Years ago, I found a long, light bone with honeycomb latticework inside that probably belonged to a juvenile Great Blue Heron. After a winter storm, the bone lay in a pile of sticks that had blown down from the crown of an oak tree just off the 18th hole of a golf course in Fox Chapel.
Five years ago, there were 13 nesting Great Blue Heron pairs in that single tree top. Most pairs fledged a chick or two each summer, but at least one nestling never made it. Juvenile mortality is high in birds; it’s the lucky chick born in any given spring that makes it to breeding adulthood.It’s an odd sight to watch a heron, looming heavy-winged in flight, come in to land in a leafy tree top.
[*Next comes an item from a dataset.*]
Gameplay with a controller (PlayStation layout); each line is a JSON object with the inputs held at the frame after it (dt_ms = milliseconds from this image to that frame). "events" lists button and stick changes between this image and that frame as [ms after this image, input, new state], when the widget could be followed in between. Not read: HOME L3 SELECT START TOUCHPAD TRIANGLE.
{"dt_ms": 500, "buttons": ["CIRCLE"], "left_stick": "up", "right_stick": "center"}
We think of herons as Florida residents, the kind of birds that wade in palm-lined ponds or strip-mall wetlands in some perpetually sunny, forever-humid habitat. But Great Blue Herons range widely, from southern Canada to northern South America, with western Pennsylvania right in the middle of their breeding range.
By the water’s edge, Great Blue Herons look as natural as can be, all spindly legs and gray-blue body, s-curved neck and a sharp, powerful bill, orange-yellow below, streaky black above. See a heron stab a fish and you’ll respect the thrust of that bill, quicker than the flashing fins now held aloft and quickly consumed. The Great Blue Heron is a watcher and a patient fisher, though it will take reptiles, amphibians, rodents and other birds for meals.
In our region, nestlings hatch in spring and spend the next warm months growing up on a steady diet from ponds, streams and rivers. Watch for the adult Great Blue Heron slowly flying across the hills in the morning toward water, then heading back hours later to feed the young by coughing up their morning catch. When one bird returns, the other often passes the parental duties off and launches out with a throaty, prehistoric “fraaakkk” call to feed itself and gorge for junior, too.
Hatchlings grow to adulthood with amazing speed. From an egg not much larger than a billiard ball, a Great Blue reaches almost four feet tall and over five pounds in a few months. When juveniles first take flight, their wingspan is about 72 inches, the same as the armspan of a person six feet tall. From a distance, a Great Blue Heron in flight can look like a Bald Eagle to the untrained eye; their wingspans are almost the same, but watch the rhythm of the actual wing beats. An eagle tends to soar on outstretched board-flat wings. By comparison, a Turkey Vulture has dihedral wings with a tippy, circling flight. The Great Blue Heron has deep, curved wingbeats, trailed by arrow-thin, outstretched legs in powerful, linear flight that make it easy to recognize with practice.
You’ll see these birds all summer, but watch for them next winter, too. I’ve seen them out of their woods, amassed on the island below the Highland Park Bridge, silent sentinels, just above the cold Allegheny as the ice flows by.